[Avodah] RSRH's Commentary on Shemos 20:12

Professor L. Levine llevine at stevens.edu
Sun Feb 4 13:14:16 PST 2018


Below are some excerpts from RSRH's commentary on Shemos


20:12 Honor your father and your mother, so that your days may be long on the land that God, your  God, is giving you.


I think he makes some points that some may not be aware of.


God based Jewish beliefs and convictions, and our acknowledgment
of Him as Master of our fate and Director of our actions, not on the
results of our research into nature, but on the historical experiences of
our people, by which God revealed Himself to us and revealed to us
His Will. Heaven and earth had spoken in vain to mankind; what is
worse, their pronouncements were twisted into polytheistic conceptions.
Only the revelations of God in the history of the Jewish people restored
to man's mind the monotheistic idea, enabling him to understand the
workings of nature and history on a monotheistic basis.

Yetzias mitzryim  and matan Torah are the two basic facts in the history of the
Jewish people that form the foundation of our allegiance to God as the
Master of our fate and the Guide of our lives. These two facts are historical
truths. However, the sole guarantee of their authenticity is tradition,
and tradition depends solely on its faithful transmission from parents to
children, and on its willing acceptance by children from the hands of their
parents.

Input for this task:
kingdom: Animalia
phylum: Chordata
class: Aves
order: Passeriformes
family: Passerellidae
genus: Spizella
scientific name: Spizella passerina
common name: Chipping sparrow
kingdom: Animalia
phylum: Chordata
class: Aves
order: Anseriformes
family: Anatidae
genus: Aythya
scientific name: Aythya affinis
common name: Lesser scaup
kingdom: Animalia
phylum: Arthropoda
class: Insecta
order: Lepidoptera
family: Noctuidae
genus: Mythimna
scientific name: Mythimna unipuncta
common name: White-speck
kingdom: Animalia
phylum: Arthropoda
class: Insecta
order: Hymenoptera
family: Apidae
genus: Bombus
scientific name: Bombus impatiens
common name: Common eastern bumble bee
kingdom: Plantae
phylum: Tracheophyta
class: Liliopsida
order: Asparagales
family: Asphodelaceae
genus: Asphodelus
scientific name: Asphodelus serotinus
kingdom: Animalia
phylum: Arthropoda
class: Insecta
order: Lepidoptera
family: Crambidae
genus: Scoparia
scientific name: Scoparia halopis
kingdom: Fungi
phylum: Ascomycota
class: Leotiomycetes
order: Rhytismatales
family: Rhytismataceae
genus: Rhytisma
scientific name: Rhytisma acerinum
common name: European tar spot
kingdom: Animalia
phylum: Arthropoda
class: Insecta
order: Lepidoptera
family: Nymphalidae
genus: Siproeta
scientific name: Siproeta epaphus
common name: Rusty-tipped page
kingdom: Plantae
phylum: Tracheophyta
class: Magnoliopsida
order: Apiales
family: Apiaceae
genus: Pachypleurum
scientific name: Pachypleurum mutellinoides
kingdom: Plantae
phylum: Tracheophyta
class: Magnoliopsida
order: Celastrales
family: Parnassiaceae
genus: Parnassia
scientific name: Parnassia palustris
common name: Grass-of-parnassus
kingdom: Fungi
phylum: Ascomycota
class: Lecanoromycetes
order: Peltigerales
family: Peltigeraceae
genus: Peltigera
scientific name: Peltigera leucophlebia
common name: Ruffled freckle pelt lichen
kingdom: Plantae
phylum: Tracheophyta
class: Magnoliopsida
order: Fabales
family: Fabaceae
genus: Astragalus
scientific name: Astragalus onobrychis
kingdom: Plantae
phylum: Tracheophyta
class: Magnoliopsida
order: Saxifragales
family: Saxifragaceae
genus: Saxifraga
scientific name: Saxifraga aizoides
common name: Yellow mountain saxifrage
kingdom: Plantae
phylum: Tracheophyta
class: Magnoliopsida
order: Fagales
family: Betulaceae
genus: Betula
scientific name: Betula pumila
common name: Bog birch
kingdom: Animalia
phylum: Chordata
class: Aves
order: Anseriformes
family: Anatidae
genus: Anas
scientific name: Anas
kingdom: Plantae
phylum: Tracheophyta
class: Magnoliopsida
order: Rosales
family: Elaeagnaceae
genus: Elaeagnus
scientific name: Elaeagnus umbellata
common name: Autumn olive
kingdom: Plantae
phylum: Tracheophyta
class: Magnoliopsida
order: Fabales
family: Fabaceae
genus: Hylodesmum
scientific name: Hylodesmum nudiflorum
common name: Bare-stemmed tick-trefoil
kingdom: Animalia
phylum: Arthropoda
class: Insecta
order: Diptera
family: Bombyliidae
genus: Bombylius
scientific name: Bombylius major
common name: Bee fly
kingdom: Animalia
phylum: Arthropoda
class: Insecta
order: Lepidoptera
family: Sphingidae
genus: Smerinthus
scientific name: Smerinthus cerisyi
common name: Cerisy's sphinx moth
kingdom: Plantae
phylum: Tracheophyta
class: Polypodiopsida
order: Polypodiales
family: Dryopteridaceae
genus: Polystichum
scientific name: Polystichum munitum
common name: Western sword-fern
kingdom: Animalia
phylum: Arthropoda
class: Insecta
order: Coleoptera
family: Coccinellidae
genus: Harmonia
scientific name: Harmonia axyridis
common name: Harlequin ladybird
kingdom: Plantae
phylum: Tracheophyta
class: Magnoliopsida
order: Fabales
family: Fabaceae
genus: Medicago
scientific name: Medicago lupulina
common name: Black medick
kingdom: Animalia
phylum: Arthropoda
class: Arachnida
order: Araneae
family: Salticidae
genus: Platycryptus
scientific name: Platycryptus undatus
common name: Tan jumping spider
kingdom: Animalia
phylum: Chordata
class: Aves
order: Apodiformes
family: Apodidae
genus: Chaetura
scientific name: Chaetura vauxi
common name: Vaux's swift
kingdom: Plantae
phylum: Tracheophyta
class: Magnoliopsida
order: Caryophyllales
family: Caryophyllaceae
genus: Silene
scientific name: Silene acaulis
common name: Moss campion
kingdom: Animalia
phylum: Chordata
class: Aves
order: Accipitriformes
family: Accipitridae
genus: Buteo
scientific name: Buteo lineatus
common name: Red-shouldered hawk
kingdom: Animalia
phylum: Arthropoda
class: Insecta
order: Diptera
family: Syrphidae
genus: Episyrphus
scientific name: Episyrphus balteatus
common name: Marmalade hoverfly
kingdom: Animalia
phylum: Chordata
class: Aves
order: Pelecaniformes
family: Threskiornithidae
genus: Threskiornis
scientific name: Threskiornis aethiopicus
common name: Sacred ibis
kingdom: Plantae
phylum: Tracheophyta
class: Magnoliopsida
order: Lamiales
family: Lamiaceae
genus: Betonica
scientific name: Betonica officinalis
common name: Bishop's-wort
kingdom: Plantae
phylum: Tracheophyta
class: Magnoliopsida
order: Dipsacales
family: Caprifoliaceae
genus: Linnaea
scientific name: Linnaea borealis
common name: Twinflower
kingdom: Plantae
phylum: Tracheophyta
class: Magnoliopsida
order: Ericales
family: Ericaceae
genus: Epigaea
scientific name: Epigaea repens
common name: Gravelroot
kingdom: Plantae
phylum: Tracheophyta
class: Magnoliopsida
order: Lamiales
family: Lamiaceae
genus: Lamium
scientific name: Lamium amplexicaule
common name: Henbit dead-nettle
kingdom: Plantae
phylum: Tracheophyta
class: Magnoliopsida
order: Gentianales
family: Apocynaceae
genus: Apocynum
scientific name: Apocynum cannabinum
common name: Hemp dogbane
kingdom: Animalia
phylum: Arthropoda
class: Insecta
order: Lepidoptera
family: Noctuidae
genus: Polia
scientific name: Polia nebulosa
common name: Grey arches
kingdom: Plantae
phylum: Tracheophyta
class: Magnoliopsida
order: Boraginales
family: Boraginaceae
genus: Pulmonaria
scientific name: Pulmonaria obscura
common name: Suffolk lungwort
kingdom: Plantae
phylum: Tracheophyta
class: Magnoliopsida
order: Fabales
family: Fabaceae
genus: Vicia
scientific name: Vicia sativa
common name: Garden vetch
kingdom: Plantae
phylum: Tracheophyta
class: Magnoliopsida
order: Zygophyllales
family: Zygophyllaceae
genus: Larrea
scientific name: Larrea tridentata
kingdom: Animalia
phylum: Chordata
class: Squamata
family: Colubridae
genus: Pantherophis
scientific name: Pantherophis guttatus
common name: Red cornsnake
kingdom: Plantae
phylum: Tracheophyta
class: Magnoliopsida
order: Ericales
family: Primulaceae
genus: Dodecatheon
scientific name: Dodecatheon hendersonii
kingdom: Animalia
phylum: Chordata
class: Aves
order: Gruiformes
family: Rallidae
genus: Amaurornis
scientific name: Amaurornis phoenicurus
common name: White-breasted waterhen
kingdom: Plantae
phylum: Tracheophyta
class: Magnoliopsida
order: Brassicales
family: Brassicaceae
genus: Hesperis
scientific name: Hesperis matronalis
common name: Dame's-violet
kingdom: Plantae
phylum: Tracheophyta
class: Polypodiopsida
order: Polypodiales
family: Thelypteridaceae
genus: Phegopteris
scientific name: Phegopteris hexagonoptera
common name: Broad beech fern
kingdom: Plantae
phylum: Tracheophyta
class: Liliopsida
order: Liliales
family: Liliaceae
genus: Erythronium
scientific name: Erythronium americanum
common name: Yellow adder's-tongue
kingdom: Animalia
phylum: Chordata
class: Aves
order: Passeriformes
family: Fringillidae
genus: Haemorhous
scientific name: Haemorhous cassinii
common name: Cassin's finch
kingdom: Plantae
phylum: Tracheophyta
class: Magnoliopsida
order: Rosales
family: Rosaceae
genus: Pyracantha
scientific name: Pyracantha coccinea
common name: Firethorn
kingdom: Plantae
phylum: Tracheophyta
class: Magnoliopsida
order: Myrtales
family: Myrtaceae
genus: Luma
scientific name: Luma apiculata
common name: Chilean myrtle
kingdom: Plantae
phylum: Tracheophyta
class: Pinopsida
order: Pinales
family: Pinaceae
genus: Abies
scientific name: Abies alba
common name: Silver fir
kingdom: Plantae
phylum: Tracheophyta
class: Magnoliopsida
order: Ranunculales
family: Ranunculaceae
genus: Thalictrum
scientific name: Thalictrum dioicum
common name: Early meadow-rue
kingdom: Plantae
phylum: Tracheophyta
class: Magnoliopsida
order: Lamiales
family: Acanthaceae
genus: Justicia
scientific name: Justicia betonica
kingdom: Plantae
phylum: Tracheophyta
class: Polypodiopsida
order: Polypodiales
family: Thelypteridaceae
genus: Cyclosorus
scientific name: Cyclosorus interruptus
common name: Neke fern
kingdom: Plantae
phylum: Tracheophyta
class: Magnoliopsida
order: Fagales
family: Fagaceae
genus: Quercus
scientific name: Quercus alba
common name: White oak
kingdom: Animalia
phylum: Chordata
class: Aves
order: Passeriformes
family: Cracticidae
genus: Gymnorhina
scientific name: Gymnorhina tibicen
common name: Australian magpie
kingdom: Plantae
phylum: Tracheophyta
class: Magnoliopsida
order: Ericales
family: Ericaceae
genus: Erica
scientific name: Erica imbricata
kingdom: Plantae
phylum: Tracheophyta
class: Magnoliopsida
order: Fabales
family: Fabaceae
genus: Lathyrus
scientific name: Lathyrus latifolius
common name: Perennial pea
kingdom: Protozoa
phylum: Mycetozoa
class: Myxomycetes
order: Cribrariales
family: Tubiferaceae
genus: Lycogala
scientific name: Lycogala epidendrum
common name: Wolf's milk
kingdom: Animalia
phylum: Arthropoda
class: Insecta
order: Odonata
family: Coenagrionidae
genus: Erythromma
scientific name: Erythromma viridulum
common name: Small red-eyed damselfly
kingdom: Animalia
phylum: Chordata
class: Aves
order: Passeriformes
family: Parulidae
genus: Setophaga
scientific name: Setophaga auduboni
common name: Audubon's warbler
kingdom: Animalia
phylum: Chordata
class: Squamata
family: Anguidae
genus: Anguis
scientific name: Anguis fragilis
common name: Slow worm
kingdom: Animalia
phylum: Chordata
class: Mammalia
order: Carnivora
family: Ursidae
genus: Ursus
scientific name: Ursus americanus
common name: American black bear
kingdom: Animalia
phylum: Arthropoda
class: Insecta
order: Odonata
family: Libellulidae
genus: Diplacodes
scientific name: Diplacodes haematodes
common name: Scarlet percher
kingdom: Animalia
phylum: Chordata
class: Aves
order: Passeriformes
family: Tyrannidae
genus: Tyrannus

Required tasks:
(a) Copy out the entire post on RSRH's commentary on Shemos 20:12 word for word.
(b) Put the lines of the listing into a Markdown table with the columns Row and Listing line, starting at the line that contains "order: Gentianales" and ending at the line that contains "scientific name: Vicia sativa". Leave out blank lines.

Answers for the tasks:
(a)
[Avodah] RSRH's Commentary on Shemos 20:12

Professor L. Levine llevine at stevens.edu
Sun Feb 4 13:14:16 PST 2018


Below are some excerpts from RSRH's commentary on Shemos


20:12 Honor your father and your mother, so that your days may be long on the land that God, your  God, is giving you.


I think he makes some points that some may not be aware of.


God based Jewish beliefs and convictions, and our acknowledgment
of Him as Master of our fate and Director of our actions, not on the
results of our research into nature, but on the historical experiences of
our people, by which God revealed Himself to us and revealed to us
His Will. Heaven and earth had spoken in vain to mankind; what is
worse, their pronouncements were twisted into polytheistic conceptions.
Only the revelations of God in the history of the Jewish people restored
to man's mind the monotheistic idea, enabling him to understand the
workings of nature and history on a monotheistic basis.

Yetzias mitzryim  and matan Torah are the two basic facts in the history of the
Jewish people that form the foundation of our allegiance to God as the
Master of our fate and the Guide of our lives. These two facts are historical
truths. However, the sole guarantee of their authenticity is tradition,
and tradition depends solely on its faithful transmission from parents to
children, and on its willing acceptance by children from the hands of their
parents.

(b)
| Row | Listing line |
|---|---|
| 1 | order: Gentianales |
| 2 | family: Apocynaceae |
| 3 | genus: Apocynum |
| 4 | scientific name: Apocynum cannabinum |
| 5 | common name: Hemp dogbane |
| 6 | kingdom: Animalia |
| 7 | phylum: Arthropoda |
| 8 | class: Insecta |
| 9 | order: Lepidoptera |
| 10 | family: Noctuidae |
| 11 | genus: Polia |
| 12 | scientific name: Polia nebulosa |
| 13 | common name: Grey arches |
| 14 | kingdom: Plantae |
| 15 | phylum: Tracheophyta |
| 16 | class: Magnoliopsida |
| 17 | order: Boraginales |
| 18 | family: Boraginaceae |
| 19 | genus: Pulmonaria |
| 20 | scientific name: Pulmonaria obscura |
| 21 | common name: Suffolk lungwort |
| 22 | kingdom: Plantae |
| 23 | phylum: Tracheophyta |
| 24 | class: Magnoliopsida |
| 25 | order: Fabales |
| 26 | family: Fabaceae |
| 27 | genus: Vicia |
| 28 | scientific name: Vicia sativa |